Don't prematurely "optimize" away a
branch. Is your application
really CPU-bound in this context? I doubt it, and it isn't really an
optimization if you break your code.
Otherwise, I could make your code
even faster:
int main(int argc, char *argv[]) { /* Fastest program ever! */ }
Divide by zero is not an exception in C++, see https://web.archive.org/web/20121227152410/http://www.jdl.co.uk/briefings/divByZeroInCpp.html
Somehow the real explanation is still missing.
Is it possible to catch such an exception (which I understand is not a C++ exception, but a FPU exception) ?
Yes, your catch block should work on some compilers. But the problem is that your exception is not an FPU exception. You are doing integer division. I don’t know whether that’s also a catchable error but it’s not an FPU exception, which uses a feature of the IEEE representation of floating point numbers.
On Windows (with Visual C++), try this:
BOOL SafeDiv(INT32 dividend, INT32 divisor, INT32 *pResult)
{
__try
{
*pResult = dividend / divisor;
}
__except(GetExceptionCode() == EXCEPTION_INT_DIVIDE_BY_ZERO ?
EXCEPTION_EXECUTE_HANDLER : EXCEPTION_CONTINUE_SEARCH)
{
return FALSE;
}
return TRUE;
}
MSDN: http://msdn.microsoft.com/en-us/library/ms681409(v=vs.85).aspx
Well, if there was an exception handling about this, some component actually needed to do the check. Therefore you don't lose anything if you check it yourself. And there's not much that's faster than a simple comparison statement (one single CPU instruction "jump if equal zero" or something like that, don't remember the name)

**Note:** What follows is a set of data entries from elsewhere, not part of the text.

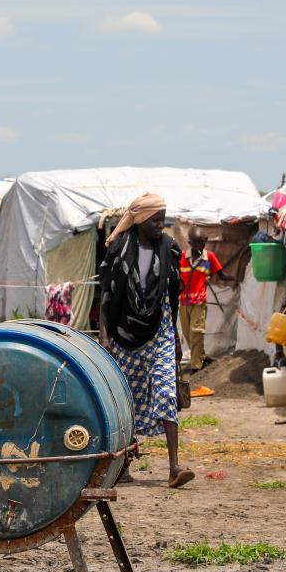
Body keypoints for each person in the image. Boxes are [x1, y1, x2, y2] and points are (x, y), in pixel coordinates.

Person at [96, 193, 192, 488]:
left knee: (166, 391)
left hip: (160, 328)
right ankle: (123, 467)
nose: (160, 226)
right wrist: (104, 333)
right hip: (125, 333)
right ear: (138, 220)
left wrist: (175, 335)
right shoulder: (119, 249)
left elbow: (172, 295)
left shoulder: (170, 249)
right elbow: (106, 294)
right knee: (127, 401)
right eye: (154, 220)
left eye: (163, 220)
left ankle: (174, 467)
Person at [178, 229, 223, 371]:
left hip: (199, 302)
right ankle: (202, 356)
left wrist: (235, 280)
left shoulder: (209, 257)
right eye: (196, 243)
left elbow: (220, 274)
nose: (200, 246)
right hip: (183, 303)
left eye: (202, 242)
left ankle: (196, 366)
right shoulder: (182, 257)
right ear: (190, 243)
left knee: (196, 332)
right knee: (188, 334)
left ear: (206, 241)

To avoid infinite "Signal 8 here!" messages, just add 'exit' to Kos nice code:
#include <csignal>
#include <iostream>
#include <cstdlib> // exit
using namespace std;
void handler(int a) {
cout << "Signal " << a << " here!" << endl;
exit(1);
}
int main() {
signal(SIGFPE, handler);
int a = 1/0;
}
As others said, it's not an exception, it just generates a NaN or Inf.
Zero-divide is only one way to do that. If you do much math, there are lots of ways, like
log(not_positive_number), exp(big_number), etc.
If you can check for valid arguments before doing the calculation, then do so, but sometimes that's hard to do, so you may need to generate and handle an exception.
In MSVC there is a header file #include <float.h> containing a function _finite(x) that tells if a number is finite.
I'm pretty sure MinGW has something similar.
You can test that after a calculation and throw/catch your own exception or whatever.